Startbeitrag von Cha am 28.10.2016 13:29

Das IRT stellt am 14.11.2016 das sogenannte "Small Scale DAB" vor, welches eine Lösung für Lokalradios sein soll, um möglichst effizient auf DAB+ senden.

- https://www.worlddab.org/technology-rollout/small-scale-dab
- https://www.ofcom.org.uk/__data/assets/pdf_file/0021/91371/SSDAB-Final-report-26-Sep.pdf
- http://www.digitalfernsehen.de/IRT-stellt-Small-Scale-DAB-vor.145479.0.html

Antworten:

So wirklich neu ist das ganze ja nicht. Damals zu beginn von DAB experimentierte man in Saarbrücken an der UNI im L-Band auf Kanal LG. Also dort wo später der saarländische Privatmux aufgeschaltet wurde. Sendeleistung im einstelligen Watt bereich, maximaler Fehlerschutz und nur 1 oder maximal 2 Programme im Mux. Die Reichweite soll sogar, trotz dödeligem L-Band, für alle erstaunlich hoch gewesen sein.

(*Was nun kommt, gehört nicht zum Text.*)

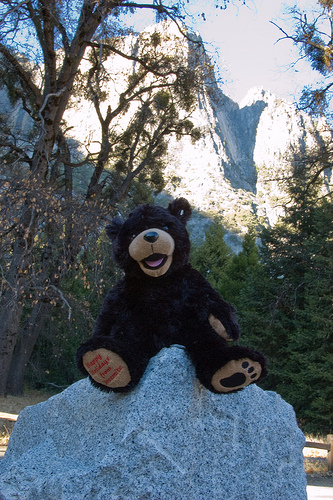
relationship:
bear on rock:
[77, 183, 265, 431] [11, 349, 303, 487]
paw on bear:
[210, 345, 270, 412] [81, 197, 294, 429]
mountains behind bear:
[11, 15, 321, 244] [77, 183, 265, 431]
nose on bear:
[142, 221, 158, 244] [77, 183, 265, 431]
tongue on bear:
[143, 254, 166, 274] [77, 183, 265, 431]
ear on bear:
[162, 189, 207, 233] [77, 183, 265, 431]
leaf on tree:
[285, 333, 328, 406] [199, 214, 318, 372]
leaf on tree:
[302, 387, 317, 423] [265, 213, 321, 448]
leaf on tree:
[285, 333, 328, 406] [248, 222, 317, 439]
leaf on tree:
[285, 333, 328, 406] [250, 254, 311, 409]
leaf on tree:
[285, 333, 328, 406] [257, 184, 319, 428]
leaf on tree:
[285, 333, 328, 406] [253, 225, 315, 418]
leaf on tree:
[285, 333, 328, 406] [232, 208, 311, 419]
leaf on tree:
[285, 333, 328, 406] [265, 230, 321, 434]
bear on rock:
[77, 183, 265, 431] [4, 346, 317, 498]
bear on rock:
[77, 183, 265, 431] [7, 332, 317, 494]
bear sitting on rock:
[77, 183, 265, 431] [7, 332, 317, 494]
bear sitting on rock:
[77, 183, 265, 431] [0, 340, 332, 496]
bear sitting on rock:
[77, 183, 265, 431] [4, 346, 317, 498]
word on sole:
[101, 363, 126, 390] [78, 345, 133, 389]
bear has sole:
[77, 183, 265, 431] [78, 345, 133, 389]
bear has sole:
[77, 183, 265, 431] [74, 343, 133, 392]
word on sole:
[101, 363, 126, 390] [74, 343, 133, 392]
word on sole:
[101, 363, 126, 390] [76, 346, 138, 392]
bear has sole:
[77, 183, 265, 431] [76, 346, 138, 392]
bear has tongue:
[77, 183, 265, 431] [143, 254, 166, 274]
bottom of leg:
[79, 347, 134, 388] [73, 312, 159, 394]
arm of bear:
[188, 279, 243, 342] [77, 183, 265, 431]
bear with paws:
[77, 183, 265, 431] [74, 346, 264, 393]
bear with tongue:
[77, 183, 265, 431] [140, 254, 164, 267]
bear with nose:
[77, 183, 265, 431] [144, 228, 161, 241]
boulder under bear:
[1, 336, 309, 497] [77, 183, 265, 431]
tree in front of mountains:
[216, 210, 269, 366] [11, 15, 321, 244]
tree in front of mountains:
[216, 210, 269, 366] [0, 15, 331, 234]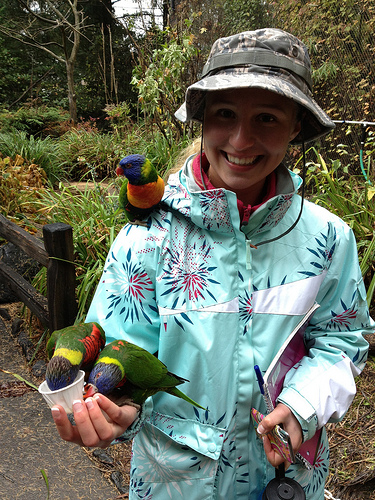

von Spacelab - am 29.10.2016 08:38
Hatte im DAB+Bayern-Faden schon drauf hingewiesen (vielleicht können die anderen Äußerungen zum Thema von dort hierher verschoben werden, ist ja doch auch außerhalb Bayerns interessant...?), diesen hier aber jetzt erst entdeckt:
Auf https://www.irt.de/aktuell/kolloquien/rueckblick/ ist jetzt neben der Päsentation auch ein Videomitschnitt abrufbar.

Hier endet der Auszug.